All of the foregoing changes and improvements can be accomplished within the existing statutes. But the law should be revised to address some of its weaknesses, shortcomings and foibles, which have been addressed in the various parts of this series. Among the matters that should or could be addressed through legislation are the following – in no particular order of importance:
• Require the same standard of reporting (both as to timeliness and form) as is required of licensed insurers (i.e. based on statutory accounting principles); granting authority to the superintendent – as regulator – to waive by regulation or circular letter certain redundant, excessive or unnecessary requirements.
• Confirm the authority (and requirement) of the Insurance Department to maintain regulatory oversight over estates in receivership.
• Strengthen and standardize the requirement for regular, statutory statements and standardized reports to the liquidation or rehabilitation courts.
• Grant discretion to the Courts to recognize representatives of interested parties, including policyholders, creditor, guaranty funds and reinsurers.
• Eliminate the newly enacted audit requirements, and substitute a realistic oversight regimen over the receivership process and the agents of the receivership.
• Either eliminate the Liquidation Bureau altogether or clarify its status, standing and oversight.
• Place the p/c guaranty funds under the control of a separate entity with industry participation – similar to the funds in other states.
• Strengthen the reporting requirements and oversight of all the guaranty funds, p/c and life.
• Ultimately, allow for the appointment of receivers other than the superintendent of insurance, who would be held accountable on the same basis as any other licensee.
In other words, let the professional managers manage, and the regulators regulate!
Through this series of articles I have attempted to show the errant path taken by New York’s receivership process over the past several decades, and the need to repair and reshape the process. The system is not irrevocably broken, but it continues to move down a path that can only lead to eventual total mistrust and abuse. In view of the severe economic issues facing our industry today, the threat of massive insolvencies are not out of the question, and New York is ill prepared to handle such an event.
Throughout my 23+ years representing creditors, policyholders, reinsurers, managements, and other interested parties of insolvent insurance companies, I have been told by a succession of Liquidation Bureau personnel that my proposals to open up the process to greater scrutiny and oversight, and to allow the active participation of third parties, would interfere with the administration of the estates by placing an unnecessary burden on the receivers and add significant cost to the estates. The reality is quite the opposite. I seek nothing more than to apply the same rules of business conduct to insolvent companies as are applicable to solvent ones.
Finally, the cocoon of secrecy that the Bureau has wrapped itself in over the years, and which is being enhanced by the current administration under an Orwellian ruse of transparency, has resulted in a bloated, unresponsive and arrogant bureaucracy deeply mistrusted by those most directly affected. It does not have to be that way.
POSTSCRIPT: Last week The Liquidation Bureau announced a plan to seek a private buyer for Midland Insurance Company, which has been in liquidation in New York for 23 years. Definitive action on this estate is long overdue, and the plan may prove to be an appropriate course of action. However, one cannot help but question whether the plan is an admission by the administration that the Liquidation Bureau is not equipped to or capable of performing the responsibilities of a receiver for a substantial company - a sobering thought given the current financial climate.

Instructions
A – Reproduce the classification lines of every entry below word for word, leaving out the pictures.
B – Pick up the piece on reforming New York's insurance receivership process after its last sentence and keep writing it.

Available data
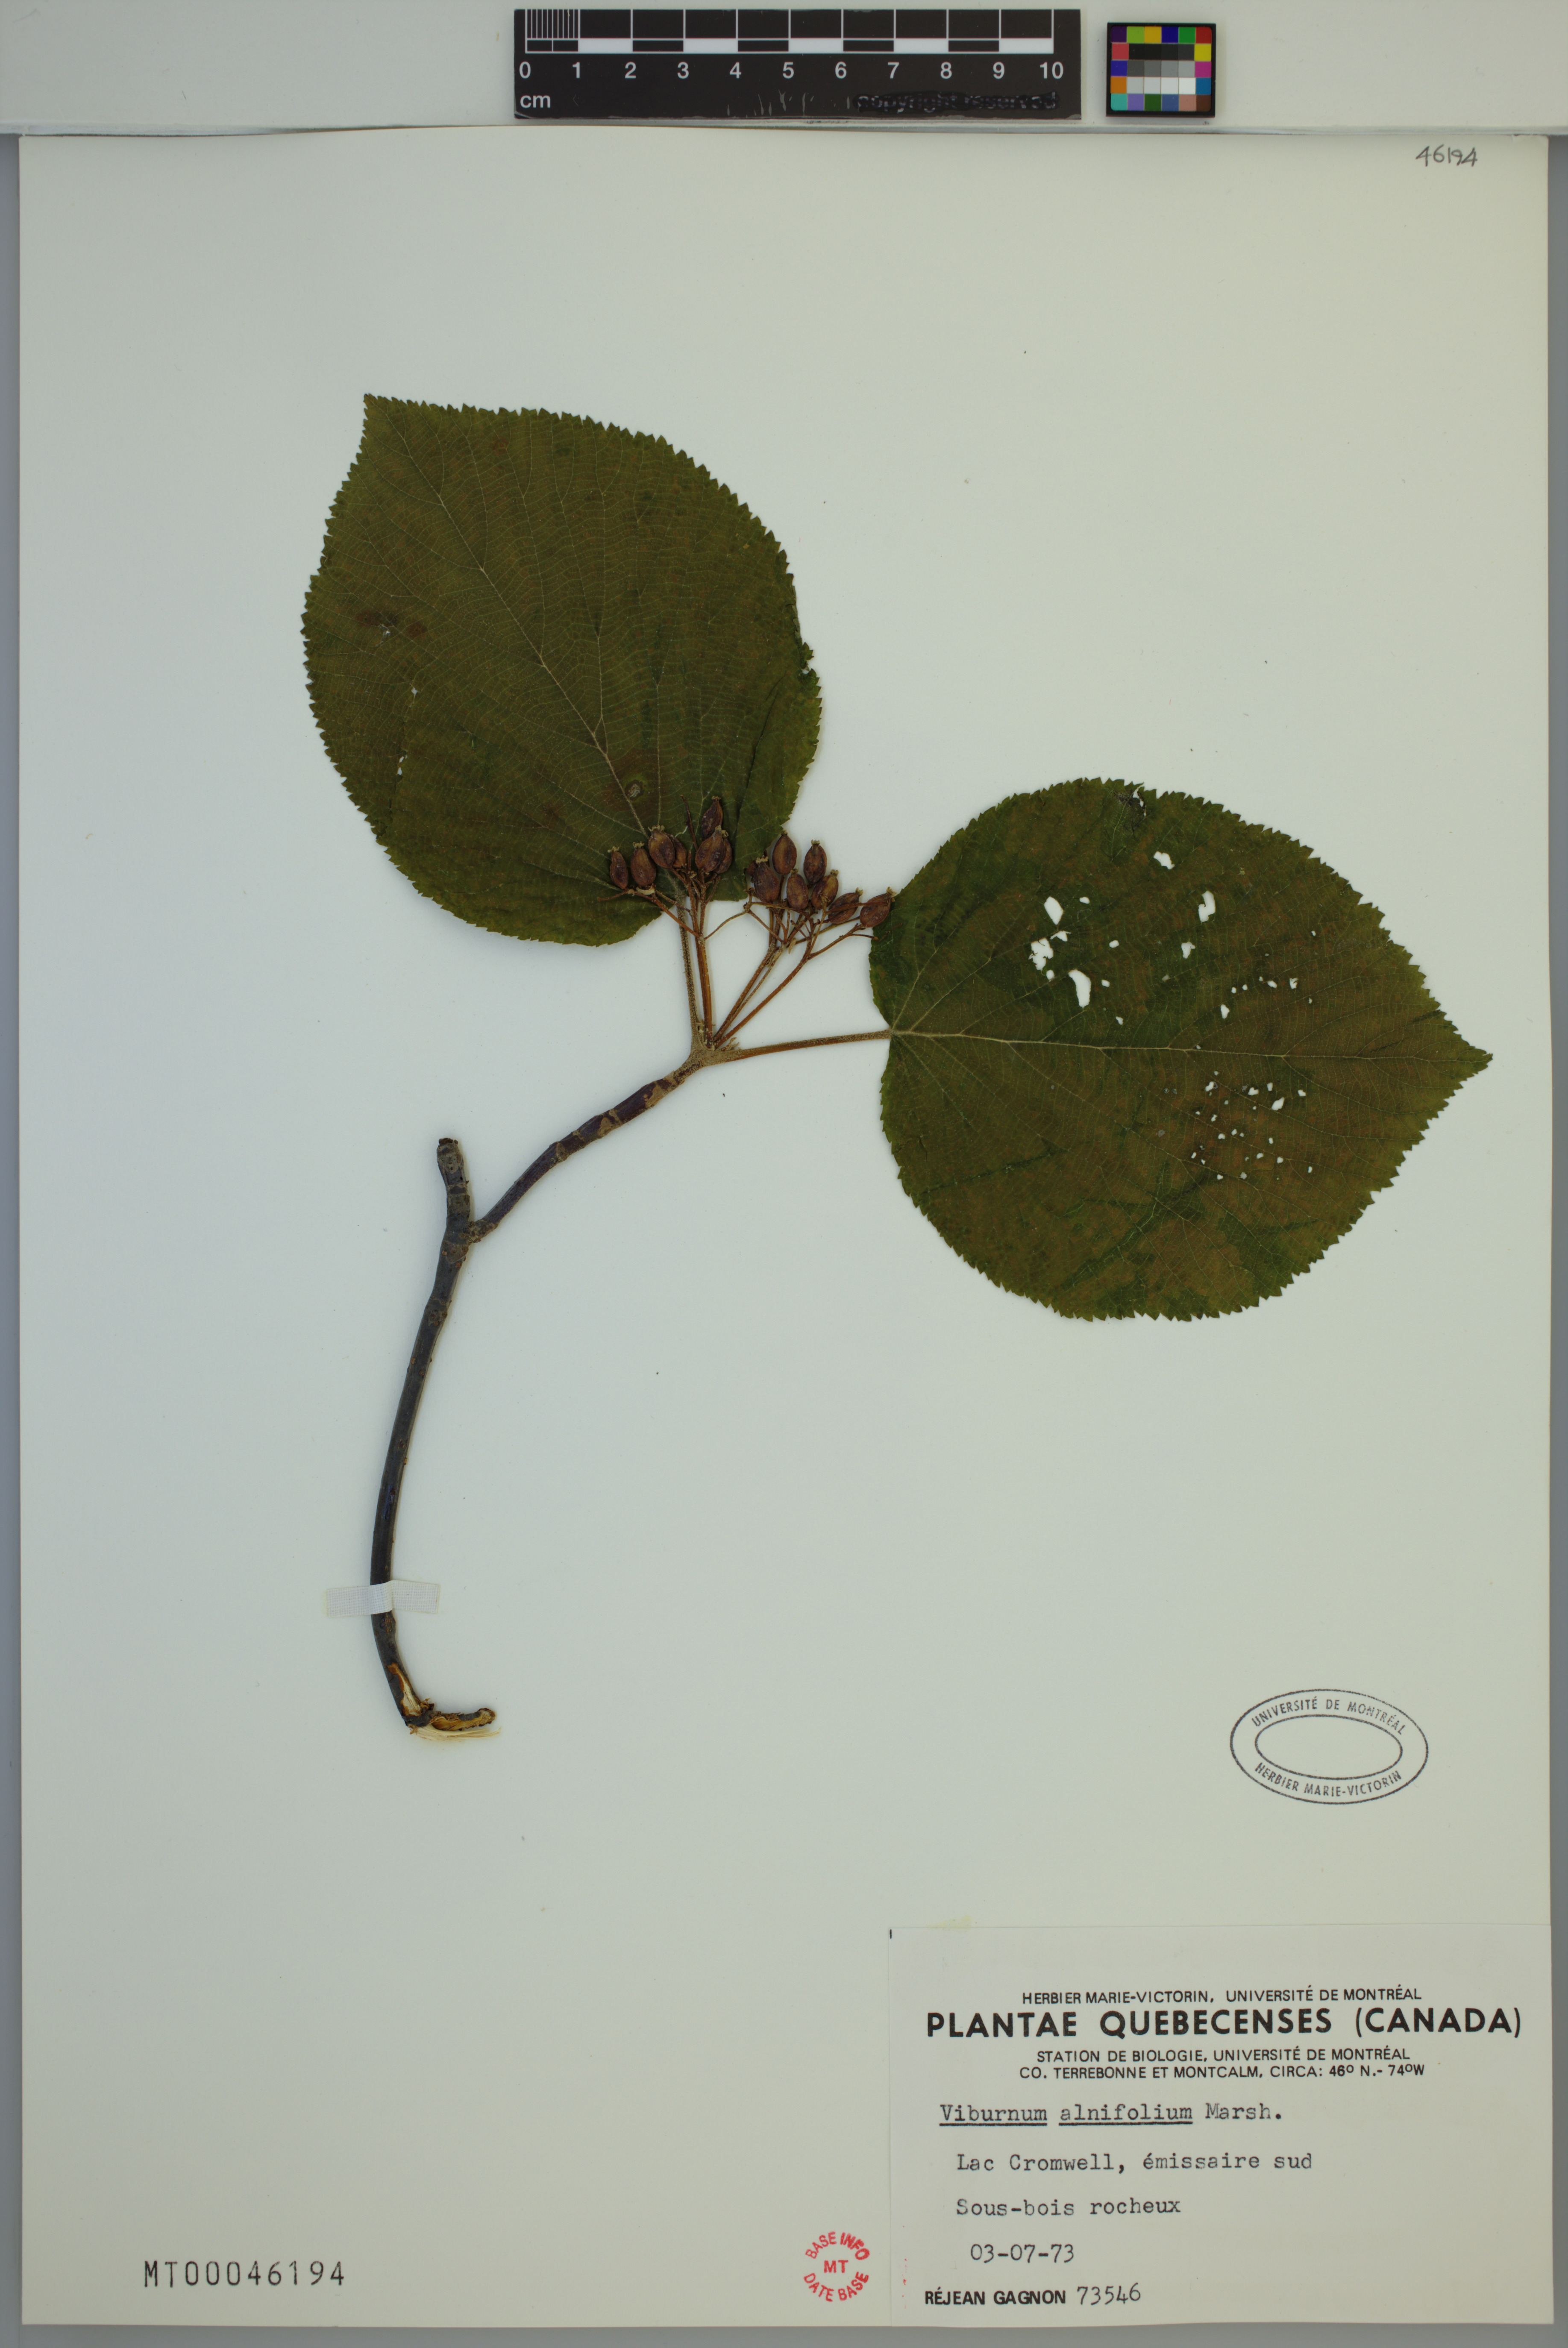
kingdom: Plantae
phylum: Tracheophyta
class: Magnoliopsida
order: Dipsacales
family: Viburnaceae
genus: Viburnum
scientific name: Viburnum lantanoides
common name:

Solved tasks
A –
kingdom: Plantae
phylum: Tracheophyta
class: Magnoliopsida
order: Dipsacales
family: Viburnaceae
genus: Viburnum
scientific name: Viburnum lantanoides
common name:

B –
By the way, in announcing its Midland plan, the Liquidation Bureau inaccurately claims that it “would be the first sale of a U.S. insurance company in liquidation.” Not so! (See, e.g., New York’s own Constellation Re).
Monday, February 9, 2009
As previously detailed, under the banner of transparency the Bureau has actually reduced the scope of its reporting (for example, by issuing consolidated rather than the statutorily required individual statements for companies under its management), and has succeeded in obtaining legislation requiring the preparation of untimely reports at the expense of the estates that will be of little or no value as an oversight or management tool while needlessly tying the hands of estate managers in the future.
But these actions pale in audacity to its recent unprecedented use of the courts to further insulate itself from outside scrutiny and accountability!
As discussed in this series, the Bureau acts as the agent for the superintendent of insurance in his separate and private role as liquidator or rehabilitator, marshalling assets, paying claims and, in the case of rehabilitation, managing the business and acting to remove the causes of insolvency to restore the company to the marketplace. The courts have held that the liquidator or rehabilitator “stands in the shoes” of management so that, in theory at least, the Bureau and its employees are subject to the same standards of care and responsibility as any manager of any insurance entity.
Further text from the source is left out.